Mediterranean Tuna Hummus Crostini
Equipment
- Sharp Knife
- Mixing Bowl
- Spatula
- Baking Sheet
- Measuring cups and spoons
Ingredients
- 1 thin baguette
- 1/4 cup olive oil
- 2 cans Genova Tonno Solid Light Tuna in Olive Oil
- 2 tablespoons chopped fresh basil
- 1 tablespoon freshly squeezed lemon juice (or more to taste)
- Salt and freshly ground black pepper to taste
- 1 cup hummus
- 1/3 cup pesto (store-bought or homemade)

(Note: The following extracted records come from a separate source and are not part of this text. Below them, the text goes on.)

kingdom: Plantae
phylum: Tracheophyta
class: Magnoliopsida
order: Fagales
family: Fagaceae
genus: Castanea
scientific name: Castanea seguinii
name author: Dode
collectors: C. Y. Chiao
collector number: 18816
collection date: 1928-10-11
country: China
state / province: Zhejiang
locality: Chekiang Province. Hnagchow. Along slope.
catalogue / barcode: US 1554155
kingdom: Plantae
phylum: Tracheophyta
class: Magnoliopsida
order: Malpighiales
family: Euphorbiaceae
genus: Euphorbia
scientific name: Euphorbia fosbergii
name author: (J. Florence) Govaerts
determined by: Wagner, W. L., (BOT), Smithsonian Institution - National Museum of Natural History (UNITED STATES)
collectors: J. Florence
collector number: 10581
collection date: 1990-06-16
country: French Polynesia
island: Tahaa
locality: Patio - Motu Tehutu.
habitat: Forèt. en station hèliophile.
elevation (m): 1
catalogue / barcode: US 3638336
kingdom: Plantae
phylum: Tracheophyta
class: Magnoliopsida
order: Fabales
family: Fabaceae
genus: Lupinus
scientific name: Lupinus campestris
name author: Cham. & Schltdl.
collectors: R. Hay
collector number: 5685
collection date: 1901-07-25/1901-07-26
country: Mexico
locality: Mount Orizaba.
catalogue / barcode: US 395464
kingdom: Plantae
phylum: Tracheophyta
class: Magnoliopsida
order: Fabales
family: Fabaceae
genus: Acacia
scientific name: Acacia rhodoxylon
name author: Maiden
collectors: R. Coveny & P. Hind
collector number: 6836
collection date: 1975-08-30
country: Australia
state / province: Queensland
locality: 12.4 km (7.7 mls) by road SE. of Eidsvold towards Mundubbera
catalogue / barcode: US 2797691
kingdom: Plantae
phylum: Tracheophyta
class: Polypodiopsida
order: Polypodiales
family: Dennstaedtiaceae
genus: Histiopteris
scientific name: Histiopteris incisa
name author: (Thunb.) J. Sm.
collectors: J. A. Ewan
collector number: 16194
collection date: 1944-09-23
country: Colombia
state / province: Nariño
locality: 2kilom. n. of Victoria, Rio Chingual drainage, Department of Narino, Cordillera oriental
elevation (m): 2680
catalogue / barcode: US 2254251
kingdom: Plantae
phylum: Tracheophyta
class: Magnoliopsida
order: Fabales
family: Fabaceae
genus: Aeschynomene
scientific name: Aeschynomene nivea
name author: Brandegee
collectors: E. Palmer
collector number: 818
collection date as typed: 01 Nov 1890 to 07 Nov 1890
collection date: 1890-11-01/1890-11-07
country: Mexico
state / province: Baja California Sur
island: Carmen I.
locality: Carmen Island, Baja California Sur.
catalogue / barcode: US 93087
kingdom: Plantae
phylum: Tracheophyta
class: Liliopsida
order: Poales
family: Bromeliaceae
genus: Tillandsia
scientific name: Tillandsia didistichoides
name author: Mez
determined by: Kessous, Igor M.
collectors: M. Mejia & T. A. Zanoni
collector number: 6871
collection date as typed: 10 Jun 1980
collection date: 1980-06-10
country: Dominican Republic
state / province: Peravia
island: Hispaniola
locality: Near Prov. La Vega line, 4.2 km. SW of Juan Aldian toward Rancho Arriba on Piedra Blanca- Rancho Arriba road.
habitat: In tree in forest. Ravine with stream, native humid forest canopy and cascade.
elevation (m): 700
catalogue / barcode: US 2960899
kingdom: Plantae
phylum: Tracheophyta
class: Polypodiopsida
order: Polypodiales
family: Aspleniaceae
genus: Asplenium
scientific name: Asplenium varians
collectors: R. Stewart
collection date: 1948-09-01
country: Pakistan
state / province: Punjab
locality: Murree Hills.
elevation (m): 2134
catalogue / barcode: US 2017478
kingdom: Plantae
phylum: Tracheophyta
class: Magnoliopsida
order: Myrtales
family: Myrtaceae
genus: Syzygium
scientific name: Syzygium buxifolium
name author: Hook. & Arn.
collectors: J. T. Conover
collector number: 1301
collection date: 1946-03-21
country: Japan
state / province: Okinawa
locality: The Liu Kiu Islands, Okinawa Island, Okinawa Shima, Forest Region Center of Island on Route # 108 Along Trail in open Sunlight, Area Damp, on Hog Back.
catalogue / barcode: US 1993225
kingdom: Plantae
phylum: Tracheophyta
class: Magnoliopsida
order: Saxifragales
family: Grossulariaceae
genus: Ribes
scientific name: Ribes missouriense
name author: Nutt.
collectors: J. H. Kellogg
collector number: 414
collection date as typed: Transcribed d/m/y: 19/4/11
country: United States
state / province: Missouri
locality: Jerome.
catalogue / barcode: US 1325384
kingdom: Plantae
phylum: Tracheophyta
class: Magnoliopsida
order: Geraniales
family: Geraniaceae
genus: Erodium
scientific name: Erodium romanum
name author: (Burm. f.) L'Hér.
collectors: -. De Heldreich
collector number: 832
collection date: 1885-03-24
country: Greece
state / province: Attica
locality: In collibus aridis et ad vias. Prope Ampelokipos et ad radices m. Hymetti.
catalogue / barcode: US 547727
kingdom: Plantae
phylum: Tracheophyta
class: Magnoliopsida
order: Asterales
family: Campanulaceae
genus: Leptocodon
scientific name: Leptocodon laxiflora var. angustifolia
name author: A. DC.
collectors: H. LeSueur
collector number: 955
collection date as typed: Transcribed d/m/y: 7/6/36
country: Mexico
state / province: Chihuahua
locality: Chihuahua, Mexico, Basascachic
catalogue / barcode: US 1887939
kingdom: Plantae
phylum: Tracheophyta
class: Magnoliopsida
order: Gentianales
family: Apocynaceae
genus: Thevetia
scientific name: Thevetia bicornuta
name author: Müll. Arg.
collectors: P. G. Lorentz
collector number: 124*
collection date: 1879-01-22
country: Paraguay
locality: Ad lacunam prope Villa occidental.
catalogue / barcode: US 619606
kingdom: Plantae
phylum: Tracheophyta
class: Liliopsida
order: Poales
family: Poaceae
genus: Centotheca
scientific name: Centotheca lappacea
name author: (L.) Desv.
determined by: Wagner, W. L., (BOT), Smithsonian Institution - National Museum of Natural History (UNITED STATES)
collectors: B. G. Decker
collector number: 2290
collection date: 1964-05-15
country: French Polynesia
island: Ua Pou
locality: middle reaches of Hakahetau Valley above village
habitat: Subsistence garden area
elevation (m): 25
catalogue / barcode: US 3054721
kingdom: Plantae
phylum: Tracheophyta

- 1/4 cup chiffonade fresh basil leaves (optional garnish)
Instructions
- Preheat your oven to 375°F (190°C) to toast the baguette slices to golden perfection.
- Carefully slice the thin baguette into 1/2-inch thick slices, aiming for even slices for uniform toasting.
- Place the baguette slices on a baking sheet and brush each slice lightly with olive oil, coating both sides.
- Toast the baguette slices in the preheated oven for about 10-12 minutes until golden brown and crispy. Watch carefully to prevent burning.
- While the baguette is toasting, drain the oil from the canned tuna. In a mixing bowl, combine tuna with chopped fresh basil, freshly squeezed lemon juice, salt, and black pepper. Mix gently.
- Once toasted and slightly cooled, spread a generous layer of hummus on each baguette slice, then add a spoonful of the tuna mixture, and drizzle with pesto.
- Optionally, garnish each crostini with chiffonade fresh basil leaves. Serve immediately while warm and crispy.
Notes
- Store toasted baguette slices in an airtight container at room temperature for up to 2 days.
- Keep tuna mixture and hummus refrigerated separately for up to 3 days; assemble just before serving.
- Experiment with different spreads like tzatziki or roasted red pepper dip for variety.
- Use fresh herbs in season or add veggies like cherry tomatoes or olives for freshness.
- Be careful not to over-toast the bread to avoid a too-hard texture.